The Bible stories get more “interesting” or more complex at time goes on. Have you ever noticed how much more detail there is in the stories of Abraham, and even more when we get up to Joseph. It could be symptomatic of language becoming richer. But the next story I want to look at is another “angry God” story—Sodom and Gomorrah. It's another favorite of those who want to prove the Bible false, or imply that God is evil. Here's a few details to ground the story:
- A simple reading says God destroys the people because they were bad. Allowing for more complex emotions than simple language can convey, perhaps the destruction was inevitable--a natural disaster in the making--and God stopped protecting the people because they won’t listen, just like Noah’s compatriots.
- Lot doesn’t sound like a very nice guy, offering his daughters to rapists and sort-of raping them minself later. But maybe God’s not saving him for being a nice guy. Maybe he’s saving him because Abram prayed, and prayer makes a difference. Maybe even those who don't listen to God can be saved.

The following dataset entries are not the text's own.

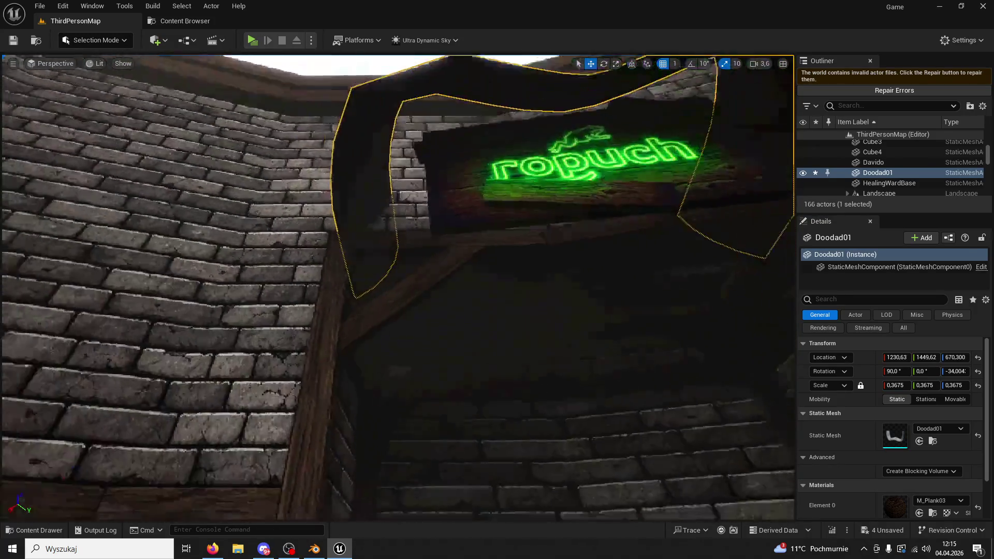
mouse_move(533, 72)
mouse_down()
mouse_move(519, 69)
mouse_move(661, 83)
mouse_up()
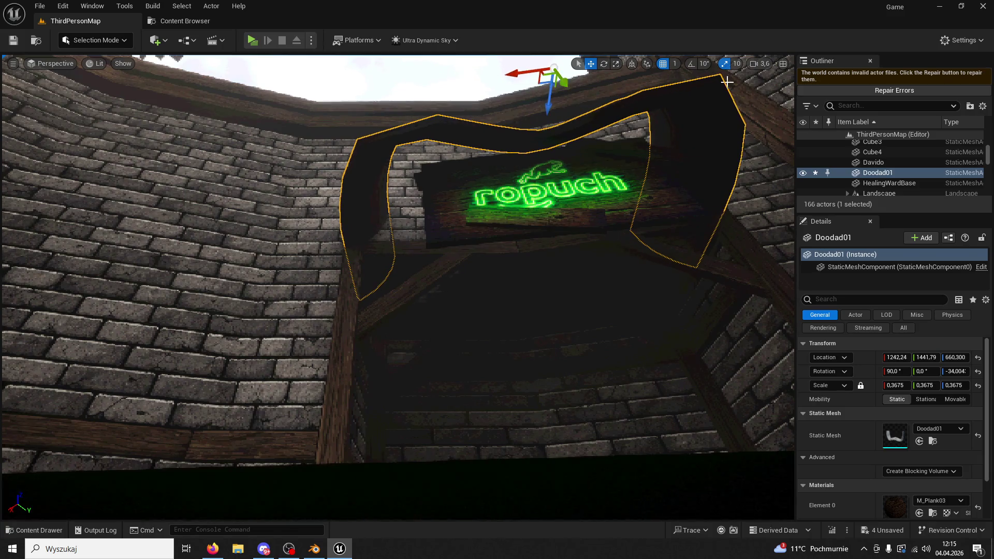
mouse_move(466, 259)
mouse_down()
mouse_move(466, 196)
mouse_move(466, 285)
mouse_up()
drag(539, 223, 539, 214)
mouse_move(409, 221)
mouse_down()
mouse_move(382, 246)
mouse_move(400, 202)
mouse_up()
click(404, 228)
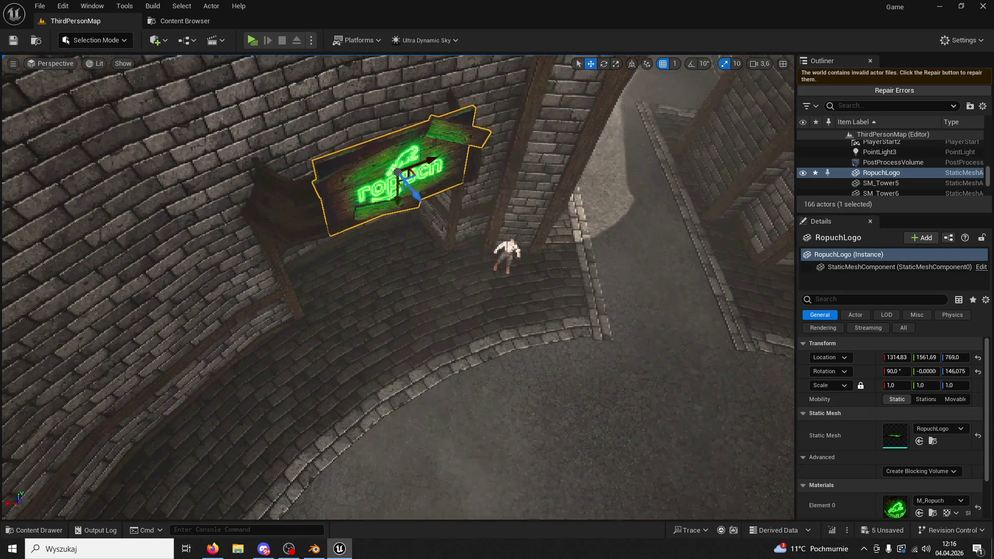
Slide the RopuchLogo sign sideways, then reselect the Doodad01 roof
key(f)
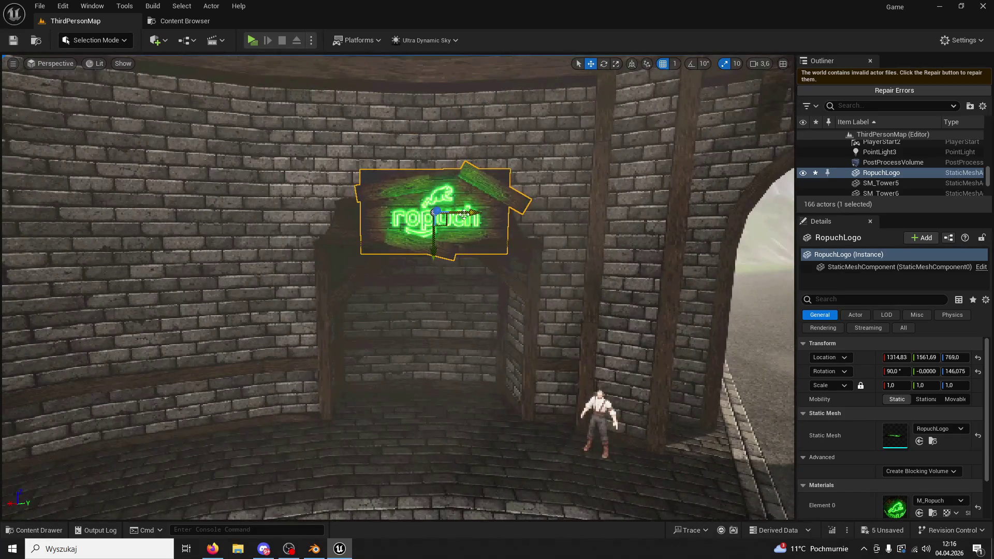
mouse_move(464, 215)
mouse_down()
mouse_move(466, 226)
mouse_move(544, 196)
mouse_move(585, 128)
mouse_up()
click(522, 230)
click(585, 128)
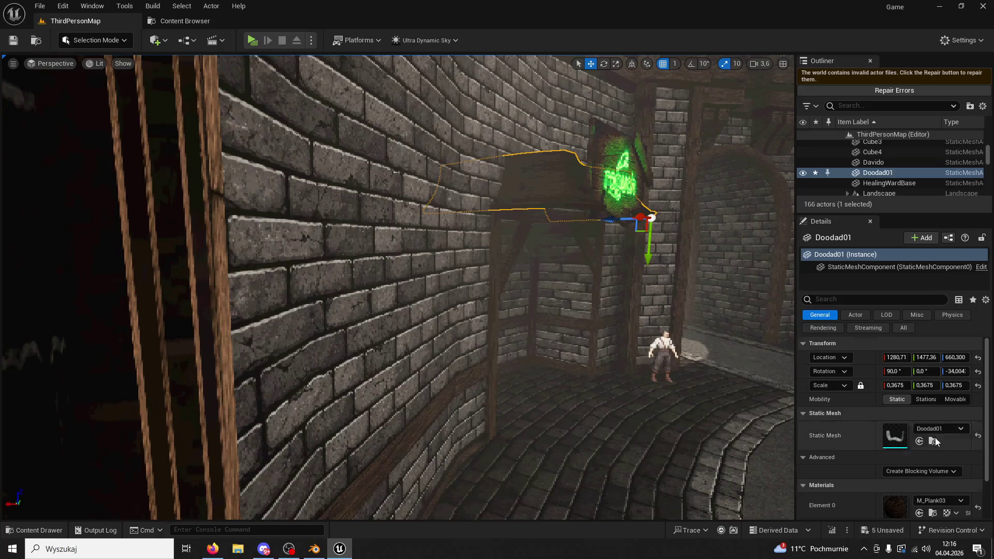
Open Doodad01 from ModularV3 > Structures in a docked Static Mesh Editor tab, then return to the level
click(48, 524)
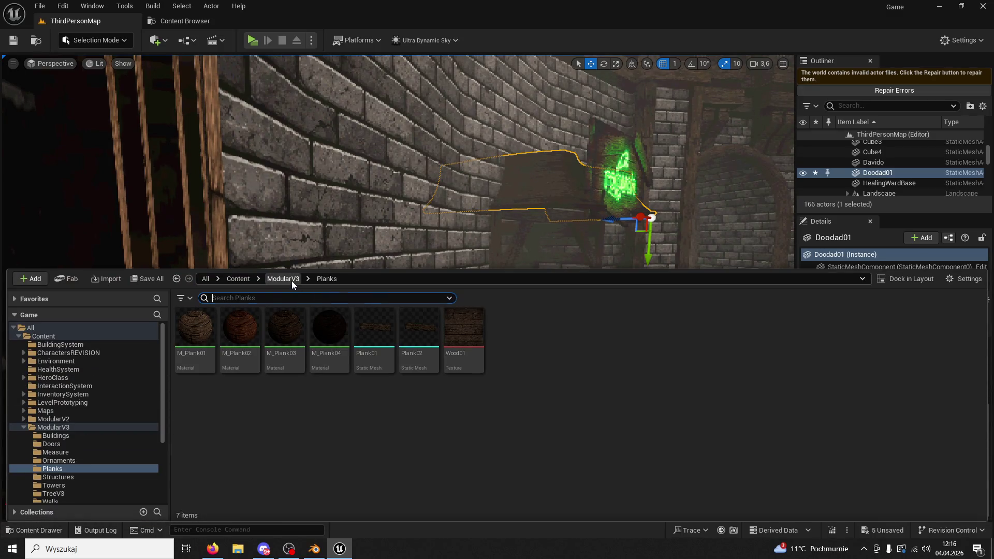
click(293, 284)
double_click(354, 344)
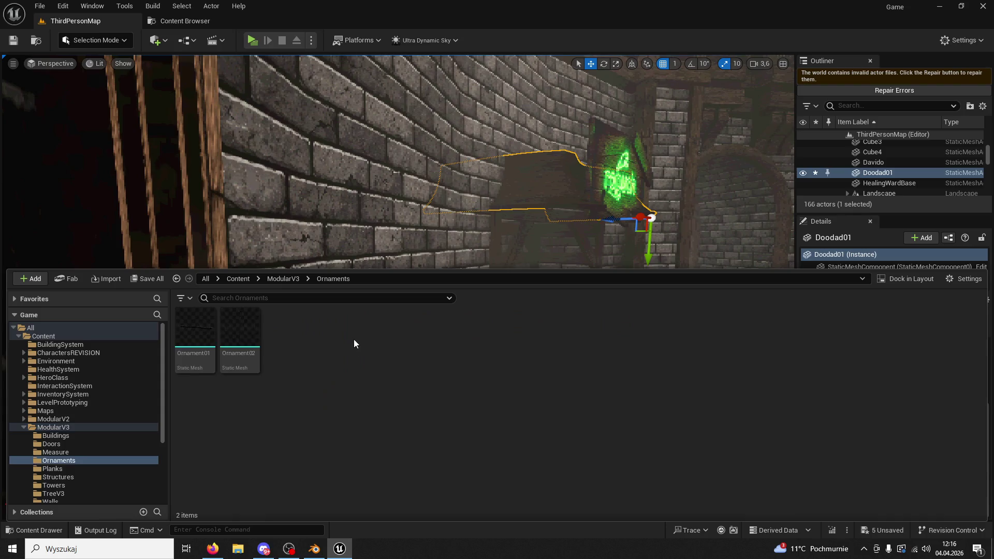
click(284, 280)
double_click(425, 335)
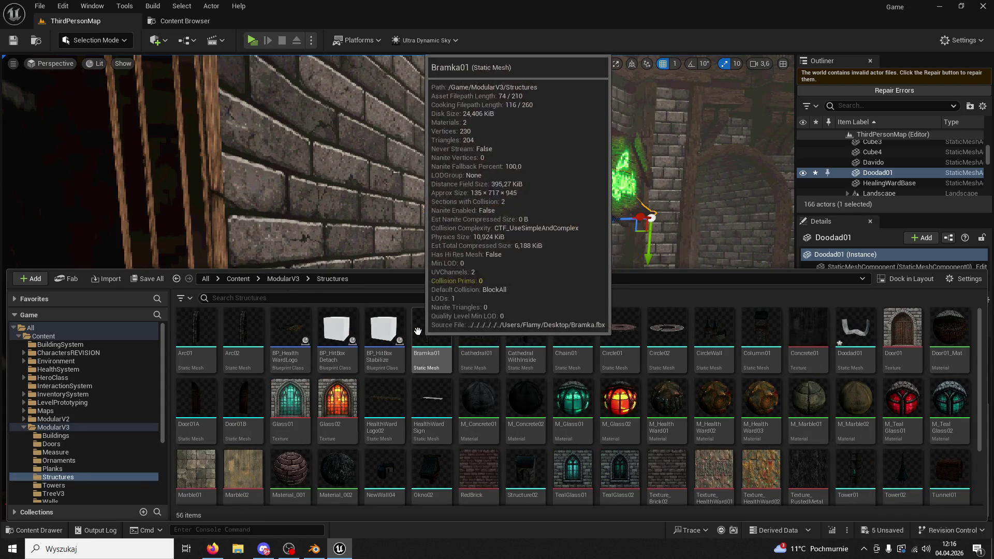
double_click(855, 327)
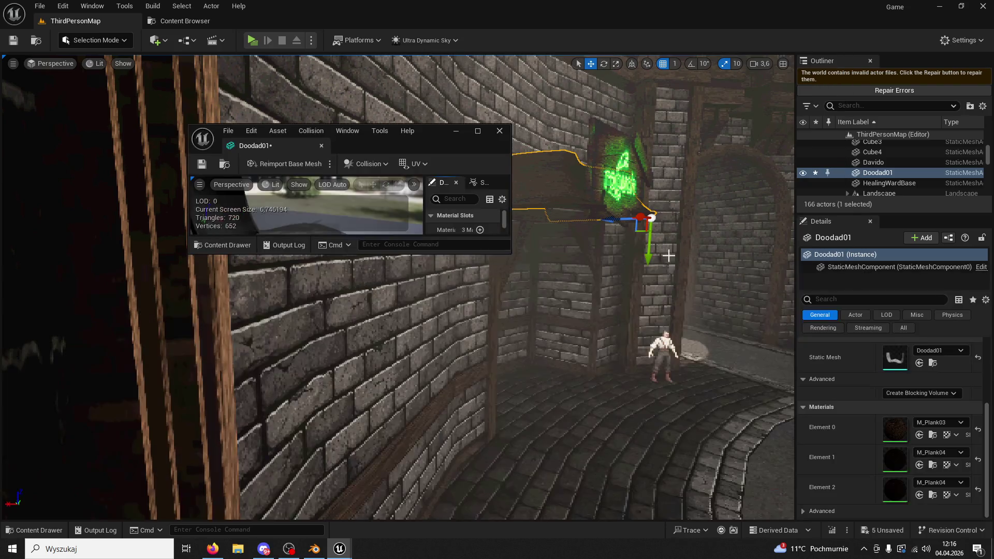
drag(274, 129, 255, 27)
mouse_move(363, 284)
mouse_down()
mouse_move(440, 270)
mouse_move(455, 352)
mouse_up()
drag(340, 229, 339, 229)
click(38, 20)
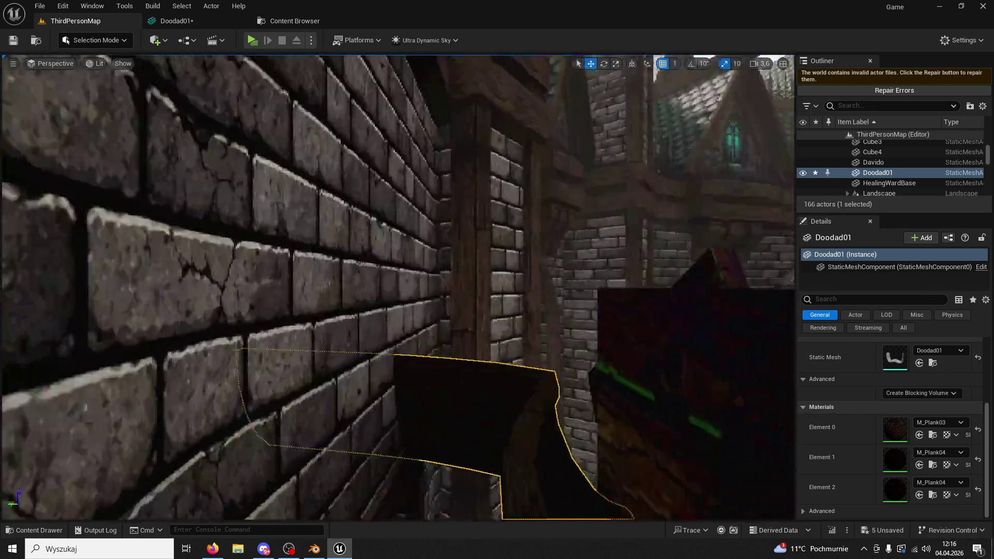
drag(426, 209, 426, 210)
click(96, 40)
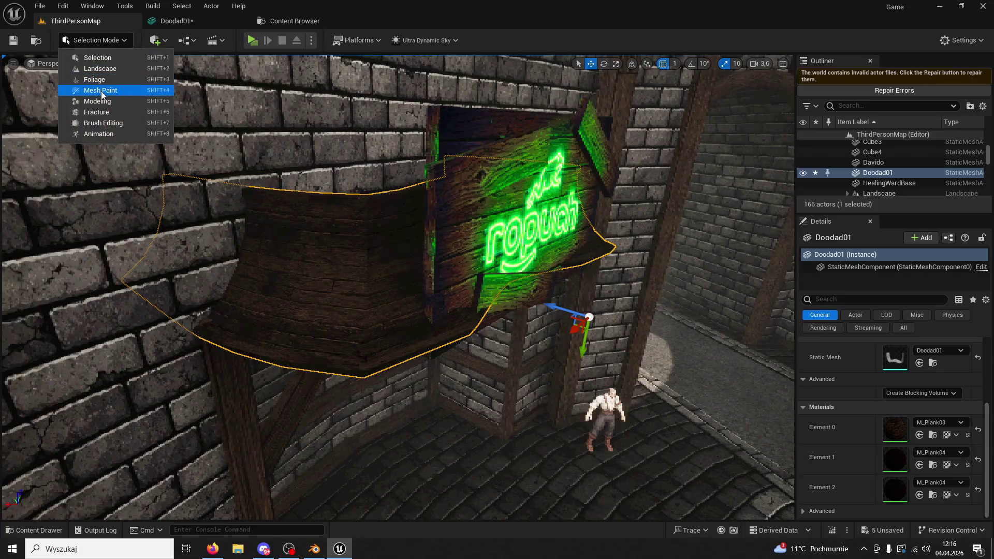
Recalculate the roof's normals with Modeling mode's Edit Normals tool, then reopen the Doodad01 mesh tab
click(103, 101)
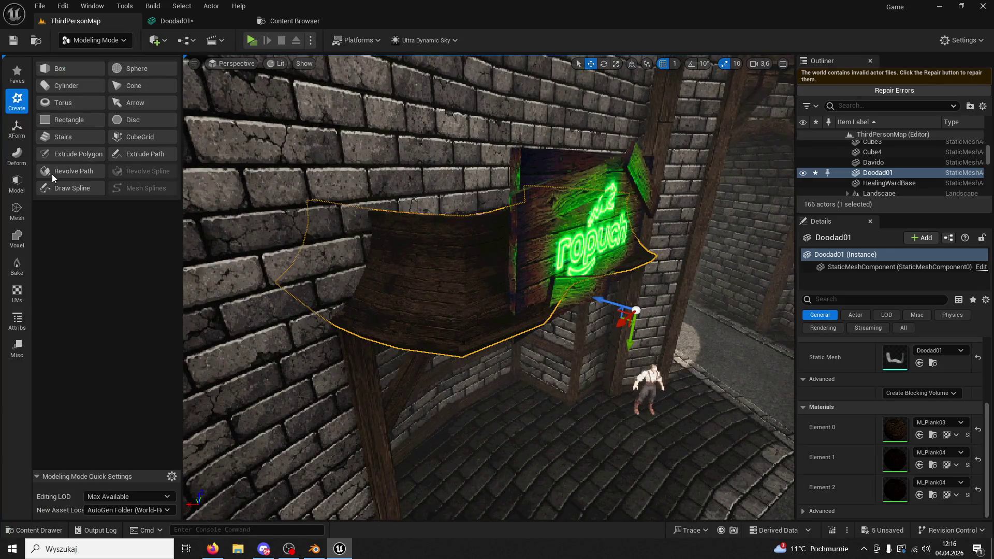
click(18, 296)
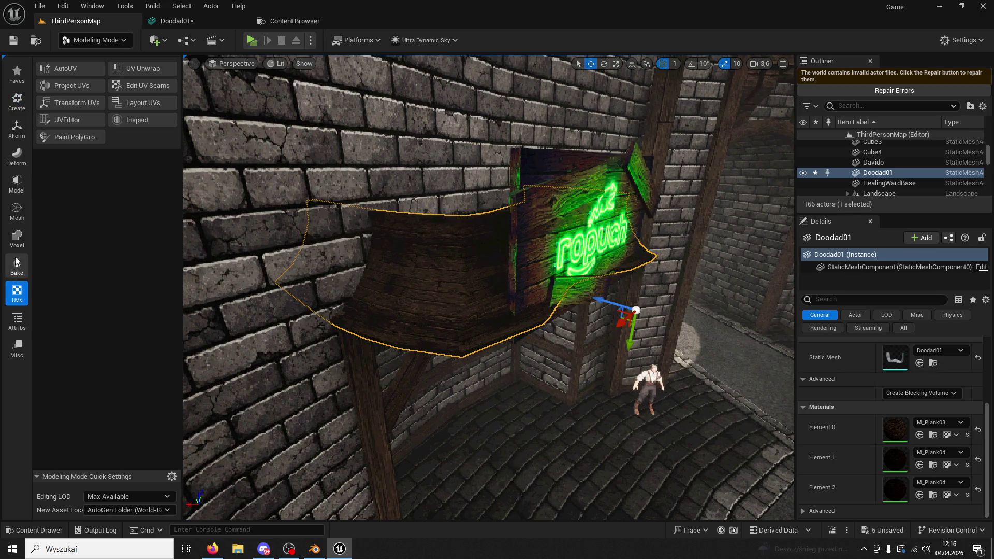
click(17, 320)
click(52, 94)
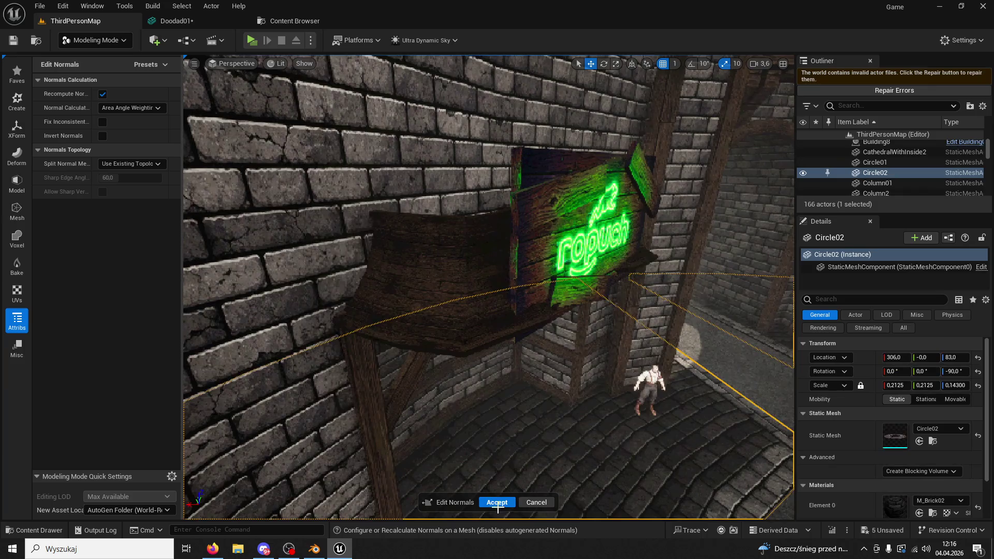
key(Return)
click(216, 20)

- The Sodomites sound very unpleasant, but rather similar cultural un-niceties are described in the time of the Judges (honest, they are!). It wasn’t such unlikely behavior at the time.
- Where did the fire come from? In an earlier passage where Abram rescues Lot and the five kings, the Bible says there are bitumen pits nearby. And bitumen pits means possible volcanic activity. In fact, archeologists have found a string of five city ruins along the Dead Sea--cities that were destroyed by fire landing on the rooftops. There’s even a small city that might have almost survived, just as Lot requested.
- What about pillars of salt? The Bible doesn’t say Lot watched his wife changed. As an account of what happened, written by human beings, maybe the writer's just saying that when Lot went back to look, all he could find that looked like his wife was a pillar of salt. The plain, after the volcanic eruption, was and still is dotted with salt pillars, which do indeed look like people.
It all gets even more exciting when you look at Exodus and the history and science behind it, but I’ll deal with that when I give my next talk, on Faith and Magic. Meanwhile...
The Bible says we should have an answer when someone challenges our belief. It doesn’t say we should expect to convince them we’re right—only God can do that. But I do think it’s important to be willing to look for answers, to know the Bible can take whatever questions we throw at it, and to recognize that learning more won’t put our faith in danger. That way we can point our neighbors confidently towards God's Word in the Bible (instead of defensively). We can invite them to read for themselves in the hopes that sometime, somehow, God will make them listen. And, most importantly, we can avoid pointing them away from God’s word by making it sound weak and meaningless. Meanwhile let’s remember, God saved Lot in answer to prayer; he saved Noah’s family even though only Noah trusted Him. So, even though we can't convince anyone, we can and do pray.